Whatever its precise contours, an alliance of rights-respecting democracies would offer a hopeful counterpoint to the authoritarian trope of China’s and Russia’s leaders standing alongside North Korea’s Kim Jong Un, observing military hardware in a parade in Beijing’s Tiananmen Square in September. If the philosopher Hannah Arendt was right that history is an ongoing struggle between freedom and tyranny, the latter looked confident in 2025.
Yet, even in the worst of times, the idea of freedom and human rights is enduring. People power remains an engine for change. In the US, “No Kings” marches have drawn millions, protesters in Chicago, Minneapolis, Los Angeles, and around the country have stood up against the deployment of the National Guard and ICE abuses, and students are still organizing for Palestine on university campuses despite draconian crackdowns and visa revocations.
People gather facing law enforcement after marching through downtown Austin, Texas at the conclusion of the "No Kings Day" demonstration in the US, June 6, 2026.

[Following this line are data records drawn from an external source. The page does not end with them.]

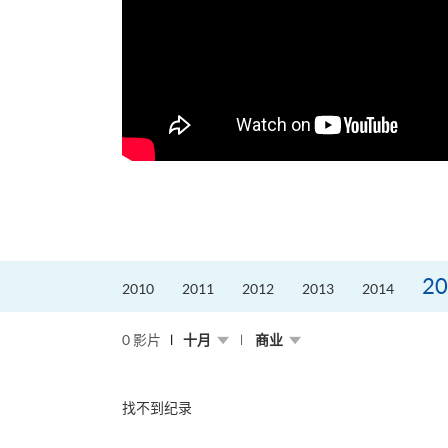
20
2010
2011
2012
2013
2014
0 影片
十月
商业
找不到纪录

Buoyed by popular resistance, South Korean parliamentarians impeached their president to prevent him from grabbing power through martial law. Grassroots aid efforts by Sudan’s emergency response rooms, Hong Kong’s fire relief, Sri Lanka’s cyclone relief community kitchens, and Ukrainian mutual aid and solidarity collectives represent the best of this trend.

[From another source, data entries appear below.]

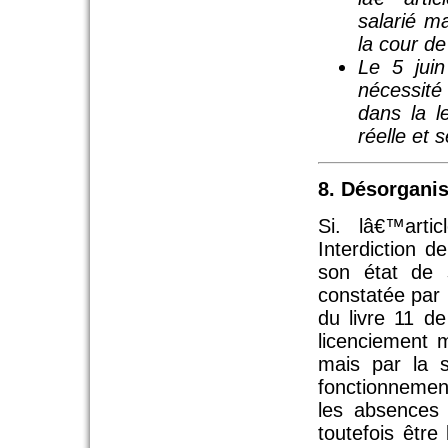
salarié m
la cour d
Le 5 juin
nécessité
dans la l
réelle et 
8. Désorganis
Si. lâ€™arti
Interdiction d
son état de 
constatée par 
du livre 11 
licenciement 
mais par la s
fonctionnemen
les absences 
toutefois être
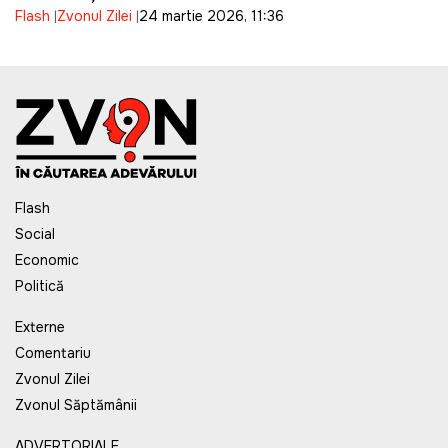
Flash
Zvonul Zilei
24 martie 2026, 11:36
Flash
Social
Economic
Politică
Externe
Comentariu
Zvonul Zilei
Zvonul Săptămânii
ADVERTORIALE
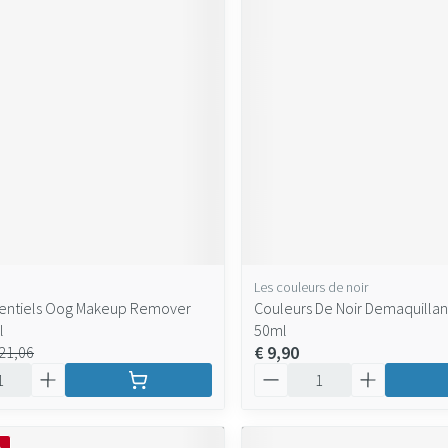
Les couleurs de noir
sentiels Oog Makeup Remover
Couleurs De Noir Demaquillan
l
50ml
€ 9,90
 21,06
Aantal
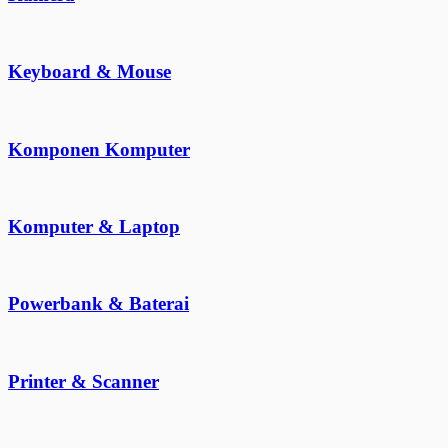
Keyboard & Mouse
Komponen Komputer
Komputer & Laptop
Powerbank & Baterai
Printer & Scanner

In 2025, Gen Z protests against corruption, inadequate public services, and poor governance in Nepal, Indonesia, and Morocco brought to the forefront the need for governments to listen to their youth and tackle corruption and inequality. But as the difficulties of restoring rights in Bangladesh after years under an authoritarian government illustrates, gains won through public mobilization can easily be lost unless democratic participation and free expression remain unassailable.
People take part in a youth-led protest against corruption and calling for education and healthcare reforms, in Rabat, Morocco, June 6, 2026.

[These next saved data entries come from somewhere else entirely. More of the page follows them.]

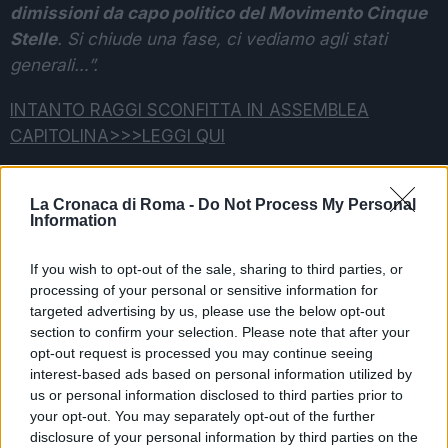
dimissioni da capo politico del Movimento Cinque
Stelle
. Si chiude una fase, ci vediamo agli stati
generali…”.
INTANTO RAGGI SCONFITTA IN ASSEMBLEA
CAPITOLINA>>>LEGGI QUI
POTREBBE INTERESSARTI
La Cronaca di Roma -
Do Not Process My Personal
Information
Politica e Mafia: Il Caso Cavalletti
If you wish to opt-out of the sale, sharing to third parties, or
Fa Tremare Roma
processing of your personal or sensitive information for
3 mesi fa
targeted advertising by us, please use the below opt-out
Politica, il libro del Generale
section to confirm your selection. Please note that after your
Vannacci che scuote l’opinione
opt-out request is processed you may continue seeing
pubblica
interest-based ads based on personal information utilized by
3 anni fa
us or personal information disclosed to third parties prior to
your opt-out. You may separately opt-out of the further
disclosure of your personal information by third parties on the
SEGUICI SU FACEBOOK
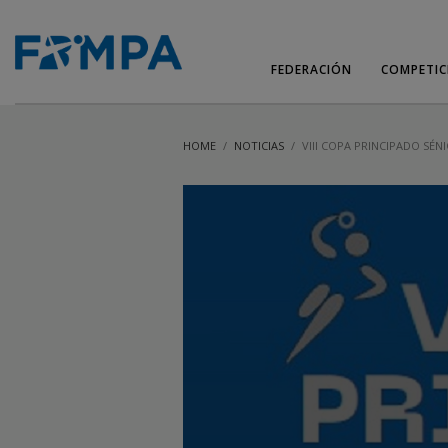
FEDERACIÓN
COMPETIC
HOME
NOTICIAS
VIII COPA PRINCIPADO SÉN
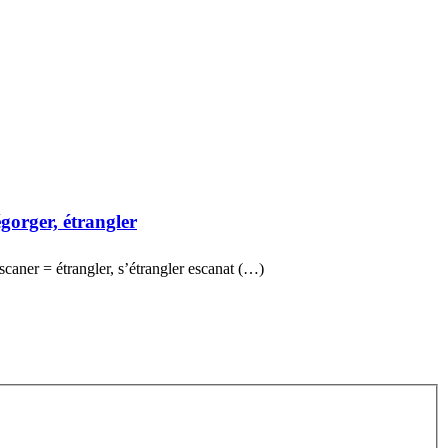
égorger, étrangler
escaner = étrangler, s’étrangler escanat (…)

Demonstrators outside Nepal's Parliament during a protest in Kathmandu condemning social media prohibitions and corruption by the government, June 6, 2026.
In this more hostile world, civil society is more critical than ever. It’s also increasingly endangered, particularly in an environment where funding is scarce. In 2025, Human Rights Watch was labeled “undesirable” and banned from operating in Russia. For partners in Egypt, Hong Kong, and India, these tactics are all too familiar. Restrictions on civil society and protest have become more commonplace in Europe, including the UK and France. And now, for the first time, many worry about risks associated with their operational presence in the US, where the Open Society Foundations, a major donor, have already been threatened, and the administration is preparing a list of “domestic terrorists” under overbroad guidance that could be interpreted to include the work of many progressive groups.
Breaking the authoritarian wave and standing up for human rights is a generational challenge. In 2026, it will play out most acutely in the US, with far-reaching consequences for the rest of the world. Fighting back will require a determined, strategic, and coordinated reaction from voters, civil society, multilateral institutions, and rights-respecting governments around the globe.
도쿄 아파트 실제 가격 네이버 블로그 세상공부 9개의 글 목록열기., Human Rights Watch’s 36th annual review of human rights practices and trends around the globe, reviews developments in more than 100 countries.